A single, heavy tear spilled from Darius’s eye, splashing directly into the pooling blood beneath her head. He reached out, his fingers brushing against the deep red wetness coating her neck. His jaw clamped shut, his teeth grinding together with such immense, violent force that the bones in his face groaned, threatening to shatter under the strain.
He lifted his hand, staring blankly at his own skin, now stained a dark, glistening crimson with Dasha’s blood. The absolute reality of it crashed through his denial, causing his face to drop into an expression of raw, hollow despair. The tears came faster now, carving clean lines through the soot and ash on his cheeks.
They were not bound by blood. They were not real siblings. But Dasha had been every bit his sister; he was the one who had watched over her, the one who had raised her through the brutal trials of the jungle. Seeing the blood of the very person he had protected and nurtured made his chest feel as though it were about to violently burst.
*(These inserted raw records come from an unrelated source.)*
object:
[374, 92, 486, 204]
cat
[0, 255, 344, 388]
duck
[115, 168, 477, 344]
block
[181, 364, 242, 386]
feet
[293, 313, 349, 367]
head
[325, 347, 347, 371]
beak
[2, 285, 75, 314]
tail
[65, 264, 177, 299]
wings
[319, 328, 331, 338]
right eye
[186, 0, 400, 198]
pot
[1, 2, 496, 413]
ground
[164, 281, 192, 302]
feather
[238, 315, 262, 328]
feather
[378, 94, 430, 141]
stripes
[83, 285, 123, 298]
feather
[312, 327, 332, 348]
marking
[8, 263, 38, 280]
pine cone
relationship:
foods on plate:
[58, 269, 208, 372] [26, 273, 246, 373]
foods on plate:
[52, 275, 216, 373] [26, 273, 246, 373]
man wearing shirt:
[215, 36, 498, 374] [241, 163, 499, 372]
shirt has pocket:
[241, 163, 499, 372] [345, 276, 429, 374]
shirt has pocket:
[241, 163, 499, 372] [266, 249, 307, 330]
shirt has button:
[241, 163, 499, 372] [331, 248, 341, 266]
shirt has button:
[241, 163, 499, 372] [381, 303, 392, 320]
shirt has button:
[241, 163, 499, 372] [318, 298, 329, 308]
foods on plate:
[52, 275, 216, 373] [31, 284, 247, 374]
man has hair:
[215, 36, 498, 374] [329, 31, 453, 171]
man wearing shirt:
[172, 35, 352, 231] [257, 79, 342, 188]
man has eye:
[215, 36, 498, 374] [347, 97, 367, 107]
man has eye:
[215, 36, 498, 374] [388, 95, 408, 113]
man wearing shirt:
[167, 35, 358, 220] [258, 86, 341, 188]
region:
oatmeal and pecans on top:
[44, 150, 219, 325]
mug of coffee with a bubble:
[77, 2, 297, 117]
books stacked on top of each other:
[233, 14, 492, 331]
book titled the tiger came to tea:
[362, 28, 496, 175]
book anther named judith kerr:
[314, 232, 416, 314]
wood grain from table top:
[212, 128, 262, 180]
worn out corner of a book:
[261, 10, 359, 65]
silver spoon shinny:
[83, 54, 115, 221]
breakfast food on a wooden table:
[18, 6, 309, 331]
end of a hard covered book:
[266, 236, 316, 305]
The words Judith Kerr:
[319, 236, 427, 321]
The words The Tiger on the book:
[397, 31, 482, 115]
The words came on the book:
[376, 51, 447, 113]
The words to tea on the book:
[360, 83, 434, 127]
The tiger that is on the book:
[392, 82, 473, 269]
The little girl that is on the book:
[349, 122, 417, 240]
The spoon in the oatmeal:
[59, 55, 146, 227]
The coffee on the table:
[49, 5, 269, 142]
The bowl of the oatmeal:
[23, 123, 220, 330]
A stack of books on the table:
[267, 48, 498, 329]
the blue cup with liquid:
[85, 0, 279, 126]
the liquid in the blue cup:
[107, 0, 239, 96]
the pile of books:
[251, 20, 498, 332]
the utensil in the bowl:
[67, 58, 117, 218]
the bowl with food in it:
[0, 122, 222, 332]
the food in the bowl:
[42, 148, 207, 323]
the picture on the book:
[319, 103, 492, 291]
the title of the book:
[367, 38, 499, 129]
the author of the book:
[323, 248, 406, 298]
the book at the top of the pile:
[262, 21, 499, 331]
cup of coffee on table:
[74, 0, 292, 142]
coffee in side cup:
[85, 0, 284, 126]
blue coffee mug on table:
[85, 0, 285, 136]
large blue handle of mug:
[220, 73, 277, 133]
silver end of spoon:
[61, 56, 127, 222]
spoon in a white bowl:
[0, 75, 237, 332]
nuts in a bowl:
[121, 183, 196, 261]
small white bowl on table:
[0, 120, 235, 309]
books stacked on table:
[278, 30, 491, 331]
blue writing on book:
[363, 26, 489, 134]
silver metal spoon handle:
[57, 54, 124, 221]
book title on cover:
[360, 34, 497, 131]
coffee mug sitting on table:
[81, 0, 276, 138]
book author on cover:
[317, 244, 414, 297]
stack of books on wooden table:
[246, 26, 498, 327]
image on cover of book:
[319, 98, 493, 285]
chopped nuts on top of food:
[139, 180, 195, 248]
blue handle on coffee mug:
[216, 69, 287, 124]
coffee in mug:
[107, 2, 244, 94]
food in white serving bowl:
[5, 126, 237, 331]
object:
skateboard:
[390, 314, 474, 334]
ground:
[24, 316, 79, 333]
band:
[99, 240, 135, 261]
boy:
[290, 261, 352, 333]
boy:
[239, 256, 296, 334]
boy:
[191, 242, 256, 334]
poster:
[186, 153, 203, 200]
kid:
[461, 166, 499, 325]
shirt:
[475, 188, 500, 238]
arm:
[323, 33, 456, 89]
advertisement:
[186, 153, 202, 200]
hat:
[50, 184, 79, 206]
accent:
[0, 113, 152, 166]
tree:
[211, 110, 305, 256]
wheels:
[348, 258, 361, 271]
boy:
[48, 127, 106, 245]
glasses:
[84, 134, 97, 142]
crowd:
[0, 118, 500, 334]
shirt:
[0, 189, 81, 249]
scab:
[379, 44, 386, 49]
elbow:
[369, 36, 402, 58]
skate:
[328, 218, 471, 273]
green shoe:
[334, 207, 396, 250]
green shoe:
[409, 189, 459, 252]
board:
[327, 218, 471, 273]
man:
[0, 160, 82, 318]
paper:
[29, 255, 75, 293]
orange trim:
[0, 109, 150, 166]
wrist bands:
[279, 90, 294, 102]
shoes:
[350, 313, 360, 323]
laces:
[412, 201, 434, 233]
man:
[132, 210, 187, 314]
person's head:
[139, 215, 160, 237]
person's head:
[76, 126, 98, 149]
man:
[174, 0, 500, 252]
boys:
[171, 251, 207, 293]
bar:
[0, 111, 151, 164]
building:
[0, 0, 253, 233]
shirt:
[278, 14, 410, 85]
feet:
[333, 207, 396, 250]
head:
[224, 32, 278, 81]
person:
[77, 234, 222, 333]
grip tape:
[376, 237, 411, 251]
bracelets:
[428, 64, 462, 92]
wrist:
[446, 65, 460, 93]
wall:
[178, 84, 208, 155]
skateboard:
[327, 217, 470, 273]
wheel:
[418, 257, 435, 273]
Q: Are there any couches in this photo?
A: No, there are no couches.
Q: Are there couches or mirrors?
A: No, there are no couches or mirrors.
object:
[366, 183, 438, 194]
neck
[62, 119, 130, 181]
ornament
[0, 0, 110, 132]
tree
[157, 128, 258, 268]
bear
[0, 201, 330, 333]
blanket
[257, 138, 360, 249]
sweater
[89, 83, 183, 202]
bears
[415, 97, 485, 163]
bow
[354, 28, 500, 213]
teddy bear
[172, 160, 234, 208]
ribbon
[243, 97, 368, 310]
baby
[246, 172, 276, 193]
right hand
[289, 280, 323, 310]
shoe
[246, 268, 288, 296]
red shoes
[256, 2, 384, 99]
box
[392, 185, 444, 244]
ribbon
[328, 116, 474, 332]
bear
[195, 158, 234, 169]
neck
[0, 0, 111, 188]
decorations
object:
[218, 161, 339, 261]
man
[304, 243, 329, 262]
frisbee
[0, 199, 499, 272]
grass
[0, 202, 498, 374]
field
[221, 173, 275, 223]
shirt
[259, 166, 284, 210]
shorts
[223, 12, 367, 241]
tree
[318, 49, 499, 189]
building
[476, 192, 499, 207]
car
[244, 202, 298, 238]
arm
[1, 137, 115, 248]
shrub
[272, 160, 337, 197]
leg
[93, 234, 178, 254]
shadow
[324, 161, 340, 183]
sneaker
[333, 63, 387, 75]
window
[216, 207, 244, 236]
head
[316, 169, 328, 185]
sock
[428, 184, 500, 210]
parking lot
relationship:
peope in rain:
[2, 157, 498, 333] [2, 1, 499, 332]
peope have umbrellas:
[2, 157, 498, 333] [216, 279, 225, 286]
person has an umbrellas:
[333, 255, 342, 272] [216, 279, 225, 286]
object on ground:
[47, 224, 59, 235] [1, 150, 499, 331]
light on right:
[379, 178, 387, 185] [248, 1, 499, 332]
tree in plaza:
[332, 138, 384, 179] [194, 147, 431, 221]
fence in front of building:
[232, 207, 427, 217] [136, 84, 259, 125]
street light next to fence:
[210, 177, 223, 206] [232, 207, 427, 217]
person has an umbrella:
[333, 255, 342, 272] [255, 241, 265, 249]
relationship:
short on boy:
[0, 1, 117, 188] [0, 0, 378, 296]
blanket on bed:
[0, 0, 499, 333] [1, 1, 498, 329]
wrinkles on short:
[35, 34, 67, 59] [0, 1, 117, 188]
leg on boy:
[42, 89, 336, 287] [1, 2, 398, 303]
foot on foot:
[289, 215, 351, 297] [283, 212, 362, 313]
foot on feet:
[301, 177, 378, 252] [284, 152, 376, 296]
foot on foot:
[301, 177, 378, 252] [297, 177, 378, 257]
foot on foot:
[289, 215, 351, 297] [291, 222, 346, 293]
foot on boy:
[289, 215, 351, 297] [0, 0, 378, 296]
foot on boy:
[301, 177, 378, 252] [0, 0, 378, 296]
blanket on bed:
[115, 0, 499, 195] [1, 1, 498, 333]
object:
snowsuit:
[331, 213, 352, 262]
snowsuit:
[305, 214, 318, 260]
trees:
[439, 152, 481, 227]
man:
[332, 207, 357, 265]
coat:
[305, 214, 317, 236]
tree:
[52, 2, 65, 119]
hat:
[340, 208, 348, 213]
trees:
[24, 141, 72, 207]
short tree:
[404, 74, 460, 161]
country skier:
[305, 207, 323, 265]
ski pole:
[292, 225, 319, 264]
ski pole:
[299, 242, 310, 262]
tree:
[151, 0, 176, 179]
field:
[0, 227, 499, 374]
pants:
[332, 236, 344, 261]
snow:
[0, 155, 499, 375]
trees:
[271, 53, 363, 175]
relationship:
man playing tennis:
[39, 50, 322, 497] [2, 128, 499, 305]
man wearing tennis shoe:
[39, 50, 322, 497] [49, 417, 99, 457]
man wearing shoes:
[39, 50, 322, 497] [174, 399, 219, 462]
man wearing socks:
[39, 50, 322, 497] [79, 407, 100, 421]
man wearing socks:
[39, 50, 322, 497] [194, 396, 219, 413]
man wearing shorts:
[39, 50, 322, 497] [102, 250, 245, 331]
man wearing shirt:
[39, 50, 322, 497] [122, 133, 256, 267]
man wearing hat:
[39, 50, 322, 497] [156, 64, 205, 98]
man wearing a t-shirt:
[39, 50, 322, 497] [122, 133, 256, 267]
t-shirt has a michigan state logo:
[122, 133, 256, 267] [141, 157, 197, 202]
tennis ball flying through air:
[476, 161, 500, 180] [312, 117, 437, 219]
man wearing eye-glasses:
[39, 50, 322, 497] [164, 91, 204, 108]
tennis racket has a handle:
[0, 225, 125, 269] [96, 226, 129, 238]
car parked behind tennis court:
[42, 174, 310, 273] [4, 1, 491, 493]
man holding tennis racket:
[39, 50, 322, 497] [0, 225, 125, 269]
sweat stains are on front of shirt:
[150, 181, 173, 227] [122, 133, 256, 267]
Then, his gaze flicked to the side.
Lying in the dirt just inches from her hand was a weapon. It was a sacred silver blade—his own sword. The very weapon Veythor had used to butcher her. Darius reached out, his fingertips grazing the cold, stained steel, and in that microsecond, his mind forced him to visualize it: the boy holding the hilt, the sharp arc of the blade, the frantic, surprised gasp of his sister as the iron tore through her throat.
With that final image, the last remnants of his sanity splintered into nothingness.
"AAAAAAAAAAAAAAAAAAAAAAAAAAAAAAAAAAAAAGHHHHHHHH!"
The absolute, primal roar of grief exploded from Darius’s lungs, tearing through the quieted camp like a physical shockwave. Bantam and his mother visibly flinched, reeling back from the sheer, unbridled agony carried in the scream. Farther down the path, the sound cut through the lingering smoke, and several armed tribesmen instantly dropped their buckets, turning their heads before sprinting at full velocity toward the shadows of the statue, drawn by the shattered cry of their commander.